EXCERPT TO READ -
Ticket touts: how they’re killing the live music industry

For anyone who’s attended a gig, this scenario will be all too familiar: walking towards the venue, you’re mobbed by people asking “anyone need a ticket for tonight?” or “I’ve got 4 tickets spare, anyone interested?”

Occasionally these people will be genuine – maybe they bought a ticket for a friend who cancelled, or they have an important meeting the next morning that cannot be missed.  But more often than not, these people belong to that breed of human known as ticket touts.

Ticket touting, by definition, is where somebody (an individual or an organisation) buys tickets to live events, and then re-sells them later for much higher than their face value.

Now, on the face of it, sometimes people can benefit from touting.  For example, I attended a gig a while ago and my friend decided at the last minute that she wanted to come along.  Lo and behold, there was somebody outside selling a ticket.  Even though it cost her double the face value, the ticket was genuine and she had an awesome time.  In small doses, touting is probably harmless.

However, when large organisations purchase tens, or even hundreds, of tickets for gigs and then go on to re-sell at a much higher value, this is where things start to get dodgy.

PROBLEM REQUIREMENTS -
Copy out the piece on ticket touts in full, word for word. The records were taken from a different source than the piece on ticket touts.

DATASET -

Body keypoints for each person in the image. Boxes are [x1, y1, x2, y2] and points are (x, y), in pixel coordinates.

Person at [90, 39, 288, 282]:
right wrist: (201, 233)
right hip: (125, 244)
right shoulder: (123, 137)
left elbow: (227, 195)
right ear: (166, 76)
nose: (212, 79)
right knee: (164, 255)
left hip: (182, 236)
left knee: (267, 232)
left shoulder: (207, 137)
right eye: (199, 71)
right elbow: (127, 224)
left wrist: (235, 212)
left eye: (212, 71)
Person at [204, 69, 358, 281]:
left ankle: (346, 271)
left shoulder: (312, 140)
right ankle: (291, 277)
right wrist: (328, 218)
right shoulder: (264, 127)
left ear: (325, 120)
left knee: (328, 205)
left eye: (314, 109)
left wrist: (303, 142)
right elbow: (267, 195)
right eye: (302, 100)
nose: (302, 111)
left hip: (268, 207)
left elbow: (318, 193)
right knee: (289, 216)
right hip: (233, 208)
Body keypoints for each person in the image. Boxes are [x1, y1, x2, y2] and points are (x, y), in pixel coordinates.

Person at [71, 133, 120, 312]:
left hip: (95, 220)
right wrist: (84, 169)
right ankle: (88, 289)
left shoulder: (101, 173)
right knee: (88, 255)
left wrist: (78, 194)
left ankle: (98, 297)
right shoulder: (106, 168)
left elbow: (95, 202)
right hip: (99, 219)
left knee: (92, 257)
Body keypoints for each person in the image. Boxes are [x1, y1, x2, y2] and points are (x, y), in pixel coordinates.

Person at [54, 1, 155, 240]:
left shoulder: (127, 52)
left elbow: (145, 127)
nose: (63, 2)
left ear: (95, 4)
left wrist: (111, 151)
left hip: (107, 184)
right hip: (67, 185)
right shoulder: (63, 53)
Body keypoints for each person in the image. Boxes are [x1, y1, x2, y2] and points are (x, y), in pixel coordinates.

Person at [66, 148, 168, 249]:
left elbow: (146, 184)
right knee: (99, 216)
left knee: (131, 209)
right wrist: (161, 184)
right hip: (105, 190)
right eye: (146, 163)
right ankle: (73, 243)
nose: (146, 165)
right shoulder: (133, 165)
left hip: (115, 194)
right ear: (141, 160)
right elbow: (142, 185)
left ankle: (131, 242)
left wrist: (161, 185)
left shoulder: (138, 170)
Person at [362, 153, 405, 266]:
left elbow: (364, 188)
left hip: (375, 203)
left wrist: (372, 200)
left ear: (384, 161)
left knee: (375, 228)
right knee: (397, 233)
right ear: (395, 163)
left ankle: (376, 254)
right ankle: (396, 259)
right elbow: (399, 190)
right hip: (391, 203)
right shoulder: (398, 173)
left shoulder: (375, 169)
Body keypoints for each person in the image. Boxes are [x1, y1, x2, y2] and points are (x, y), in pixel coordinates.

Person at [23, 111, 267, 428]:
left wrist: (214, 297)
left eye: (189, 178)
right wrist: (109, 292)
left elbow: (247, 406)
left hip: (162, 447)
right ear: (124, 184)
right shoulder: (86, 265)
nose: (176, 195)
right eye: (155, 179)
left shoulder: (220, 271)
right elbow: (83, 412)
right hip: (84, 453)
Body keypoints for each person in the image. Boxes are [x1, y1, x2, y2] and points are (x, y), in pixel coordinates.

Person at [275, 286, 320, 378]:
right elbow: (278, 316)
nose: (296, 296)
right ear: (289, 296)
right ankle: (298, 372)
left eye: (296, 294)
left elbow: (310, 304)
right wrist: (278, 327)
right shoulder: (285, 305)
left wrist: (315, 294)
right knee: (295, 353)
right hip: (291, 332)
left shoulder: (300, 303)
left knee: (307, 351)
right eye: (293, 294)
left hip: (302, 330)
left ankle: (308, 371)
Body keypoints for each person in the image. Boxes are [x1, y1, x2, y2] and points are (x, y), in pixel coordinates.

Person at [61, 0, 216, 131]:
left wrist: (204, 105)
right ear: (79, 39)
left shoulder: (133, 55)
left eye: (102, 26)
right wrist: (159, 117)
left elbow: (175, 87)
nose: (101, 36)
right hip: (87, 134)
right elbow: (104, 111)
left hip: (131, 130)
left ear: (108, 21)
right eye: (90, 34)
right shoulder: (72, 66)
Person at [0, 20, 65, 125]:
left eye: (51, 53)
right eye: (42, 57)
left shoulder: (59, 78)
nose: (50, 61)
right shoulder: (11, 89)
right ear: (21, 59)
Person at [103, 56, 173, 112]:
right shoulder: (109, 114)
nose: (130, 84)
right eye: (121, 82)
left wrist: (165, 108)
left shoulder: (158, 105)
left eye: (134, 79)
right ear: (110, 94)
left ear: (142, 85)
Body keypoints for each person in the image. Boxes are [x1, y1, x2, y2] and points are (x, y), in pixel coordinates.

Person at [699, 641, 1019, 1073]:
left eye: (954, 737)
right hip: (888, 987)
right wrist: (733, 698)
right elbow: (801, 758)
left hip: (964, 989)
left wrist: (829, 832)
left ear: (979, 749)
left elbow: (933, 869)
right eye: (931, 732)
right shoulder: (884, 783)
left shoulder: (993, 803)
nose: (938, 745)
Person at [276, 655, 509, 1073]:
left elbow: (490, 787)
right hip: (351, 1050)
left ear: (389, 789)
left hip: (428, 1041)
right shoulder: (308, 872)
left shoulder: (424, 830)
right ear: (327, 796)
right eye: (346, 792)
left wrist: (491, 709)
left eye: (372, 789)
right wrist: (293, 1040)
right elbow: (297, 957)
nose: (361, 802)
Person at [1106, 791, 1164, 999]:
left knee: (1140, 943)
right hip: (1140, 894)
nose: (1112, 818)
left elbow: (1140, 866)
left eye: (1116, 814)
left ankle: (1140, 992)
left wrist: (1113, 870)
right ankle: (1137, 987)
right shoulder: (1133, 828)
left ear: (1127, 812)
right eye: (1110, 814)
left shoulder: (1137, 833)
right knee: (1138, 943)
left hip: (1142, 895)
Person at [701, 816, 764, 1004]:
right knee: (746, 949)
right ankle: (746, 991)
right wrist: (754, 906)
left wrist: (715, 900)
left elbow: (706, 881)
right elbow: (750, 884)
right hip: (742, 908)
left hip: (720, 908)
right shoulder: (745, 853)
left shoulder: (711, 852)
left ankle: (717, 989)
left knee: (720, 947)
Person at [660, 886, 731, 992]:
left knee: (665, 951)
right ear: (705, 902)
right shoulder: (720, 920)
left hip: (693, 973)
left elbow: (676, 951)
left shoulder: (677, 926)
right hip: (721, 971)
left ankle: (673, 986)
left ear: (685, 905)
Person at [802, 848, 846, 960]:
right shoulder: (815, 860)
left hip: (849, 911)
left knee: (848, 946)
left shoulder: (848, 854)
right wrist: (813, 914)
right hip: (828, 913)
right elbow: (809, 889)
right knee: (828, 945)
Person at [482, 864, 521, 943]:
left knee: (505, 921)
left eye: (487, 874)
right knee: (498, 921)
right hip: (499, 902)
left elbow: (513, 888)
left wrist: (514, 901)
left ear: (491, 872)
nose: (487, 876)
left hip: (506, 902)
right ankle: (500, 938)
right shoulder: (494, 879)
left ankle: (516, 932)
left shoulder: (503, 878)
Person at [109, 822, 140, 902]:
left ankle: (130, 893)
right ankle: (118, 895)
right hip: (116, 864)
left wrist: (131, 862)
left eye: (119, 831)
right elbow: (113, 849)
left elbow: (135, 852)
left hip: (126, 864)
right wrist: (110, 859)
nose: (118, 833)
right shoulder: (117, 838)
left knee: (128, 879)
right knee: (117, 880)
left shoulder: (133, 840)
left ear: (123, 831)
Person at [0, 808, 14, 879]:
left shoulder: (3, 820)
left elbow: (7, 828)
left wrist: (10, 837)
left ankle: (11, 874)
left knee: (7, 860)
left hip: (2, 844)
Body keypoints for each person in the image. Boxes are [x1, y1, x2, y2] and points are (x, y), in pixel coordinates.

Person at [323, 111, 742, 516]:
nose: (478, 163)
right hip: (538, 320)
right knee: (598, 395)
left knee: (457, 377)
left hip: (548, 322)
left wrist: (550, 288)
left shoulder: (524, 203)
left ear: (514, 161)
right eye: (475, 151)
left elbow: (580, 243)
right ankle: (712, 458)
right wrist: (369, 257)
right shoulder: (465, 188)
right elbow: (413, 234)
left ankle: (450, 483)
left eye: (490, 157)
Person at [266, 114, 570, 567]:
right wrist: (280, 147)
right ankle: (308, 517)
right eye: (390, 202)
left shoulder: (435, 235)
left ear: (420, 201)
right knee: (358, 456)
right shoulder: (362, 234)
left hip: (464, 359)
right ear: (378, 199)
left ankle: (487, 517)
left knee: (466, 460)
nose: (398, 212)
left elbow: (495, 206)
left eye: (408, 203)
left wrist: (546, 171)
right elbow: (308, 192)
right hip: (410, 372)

SOLUTION TO THIS TASK -
Ticket touts: how they’re killing the live music industry

For anyone who’s attended a gig, this scenario will be all too familiar: walking towards the venue, you’re mobbed by people asking “anyone need a ticket for tonight?” or “I’ve got 4 tickets spare, anyone interested?”

Occasionally these people will be genuine – maybe they bought a ticket for a friend who cancelled, or they have an important meeting the next morning that cannot be missed.  But more often than not, these people belong to that breed of human known as ticket touts.

Ticket touting, by definition, is where somebody (an individual or an organisation) buys tickets to live events, and then re-sells them later for much higher than their face value.

Now, on the face of it, sometimes people can benefit from touting.  For example, I attended a gig a while ago and my friend decided at the last minute that she wanted to come along.  Lo and behold, there was somebody outside selling a ticket.  Even though it cost her double the face value, the ticket was genuine and she had an awesome time.  In small doses, touting is probably harmless.

However, when large organisations purchase tens, or even hundreds, of tickets for gigs and then go on to re-sell at a much higher value, this is where things start to get dodgy.